National will bring back accountability for Government spending by setting transparent targets and measuring the results we achieve with Kiwis money.
The targets we set will be for things that make a difference to you and to our country’s future: like reducing waiting times for health services, lifting achievement in schools, and making our communities safer.
We will report against these targets every six months.
2. Two, our fiscal plan will also include a re-commitment to the tax plan we have announced to provide tax relief for the squeezed middle of working New Zealanders who have struggled to get ahead under Labour.
This is essential, not only to compensate for the ravages of inflation, but also to send a clear signal to New Zealanders that under National hard work will be rewarded.
We have announced our tax plan in full already. It is responsibly funded through a programme of spending reprioritisations and targeted new revenue measures. It does not require a single dollar of borrowing.
It will deliver a median income worker an additional $50 a fortnight, an average income couple $100 a fortnight and a family with small children up to $250 more a fortnight.
We will also remove the ute tax, the Auckland regional fuel tax, Labour’s punitive landlord taxes and we will stop plans to increase fuel excise.
3. We will cut red tape and complex regulations that are strangling our economy and making it too hard for New Zealanders to get things done.
Here’s some examples.
We will stop compulsory and costly centralised wage bargaining and the risk it poses to thousands of small and medium sized employers and workers across NZ. We will repeal the legislation that compels it.
We will fix the spaghetti of regulations created through the Credit Contracts and Consumer Finance Act and that have made it too difficult for people to borrow for their small business or first home.
We will fix farming regulations that defy practicality and that, according to a grower I met recently, are making it impossible for him to expand his operation to grow the affordable vegetables our country so badly needs. We will never turn our back on farmers.
We will fix the rules holding back investment in renewable electricity: it can take up to eight years for a business to get permission to build a wind farm. That’s just crazy: we’ll set a one year limit.
Our approach will be to minimise red tape so that people can get on and make things happen.
4. We will grow skills and attract talent.
That means equipping young New Zealanders better by doing the basics brilliantly in our schools. Filling workforce shortages. Reversing the Te Pukenga disaster. Training more doctors Bonding graduate nurses to NZ by helping pay off their student loans.
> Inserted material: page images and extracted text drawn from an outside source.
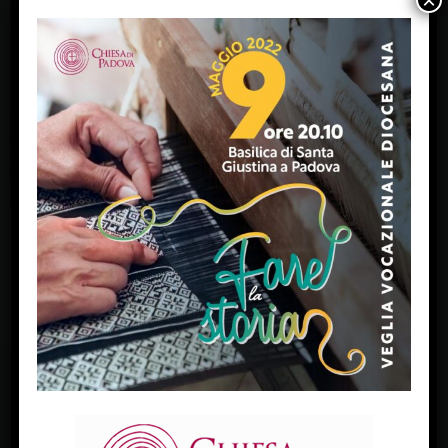
×
« Previous Image
FACEBOOK
Diocesi Di Padova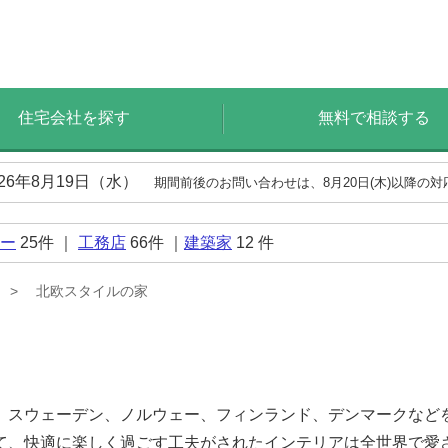
住宅会社を探す
無料で相談する
026年8月19日（水）
期間前後のお問い合わせは、8月20日(木)以降の
ー
25
件 ｜
工務店
66
件 ｜
建築家
12
件
北欧スタイルの家
、スウェーデン、ノルウェー、フィンランド、デンマークなど
て、快適に楽しく過ごす工夫がされたインテリアは全世界で愛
Ensuring our welfare system supports the vulnerable but also incentives work.
5. Finally, we will build the infrastructure needed for growth.
We will deliver a complete revamp in the way infrastructure is funded and delivered in New Zealand, working with local councils to drive regional investment, creating fast-track consenting mechanisms, partnering with major investors to finance big projects and creating bigger pipelines of projects.
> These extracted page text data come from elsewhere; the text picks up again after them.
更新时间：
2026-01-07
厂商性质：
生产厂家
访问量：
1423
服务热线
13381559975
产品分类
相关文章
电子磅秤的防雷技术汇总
All of this will make a big difference, and yes there will be more to do – to encourage trade and investment, to back exporters, to encourage better adoption of research, science and technology to boost innovation.
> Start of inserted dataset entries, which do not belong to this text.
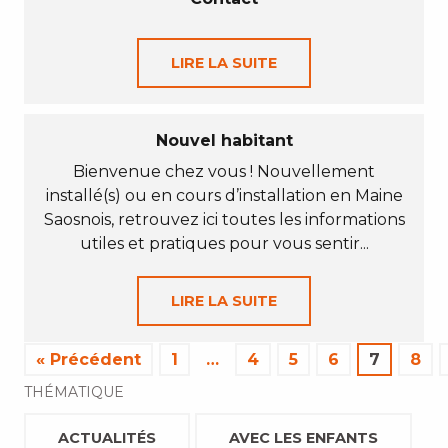
LIRE LA SUITE
Nouvel habitant
Bienvenue chez vous ! Nouvellement
installé(s) ou en cours d’installation en Maine
Saosnois, retrouvez ici toutes les informations
utiles et pratiques pour vous sentir...
LIRE LA SUITE
« Précédent
1
…
4
5
6
7
8
THÉMATIQUE
ACTUALITÉS
AVEC LES ENFANTS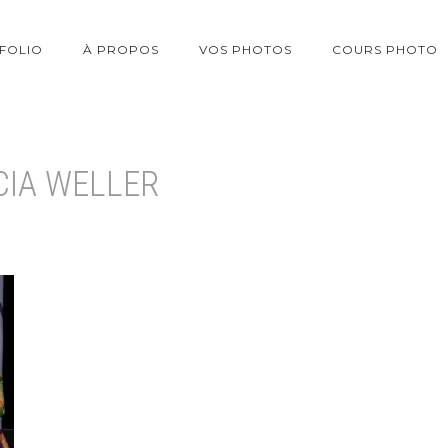
FOLIO
À PROPOS
VOS PHOTOS
COURS PHOTO
CIA WELLER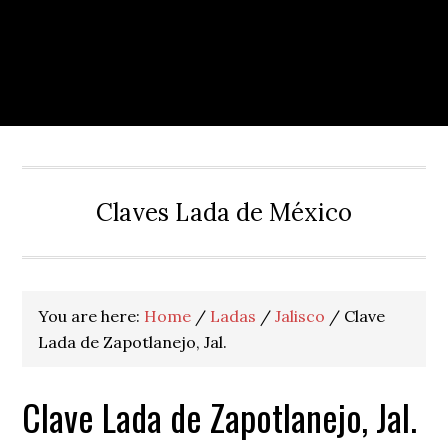
Claves Lada de México
You are here:
Home
/
Ladas
/
Jalisco
/
Clave
Lada de Zapotlanejo, Jal.
Clave Lada de Zapotlanejo, Jal.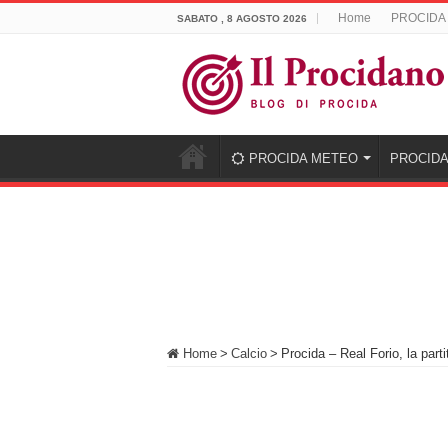
Home
PROCIDA
SABATO , 8 AGOSTO 2026
PROCIDA METEO
PROCIDA
Home
>
Calcio
>
Procida – Real Forio, la parti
Taken together, National’s economic policies will be practical and based on our belief that a strong economy is created through the efforts of everyday New Zealanders choosing to work here, to create new jobs here, to start a new business, t take a product global or start something new.
We know that success is good for the country, good for the Government books and good for every New Zealander.
We will back success, growth and get New Zealand back on track.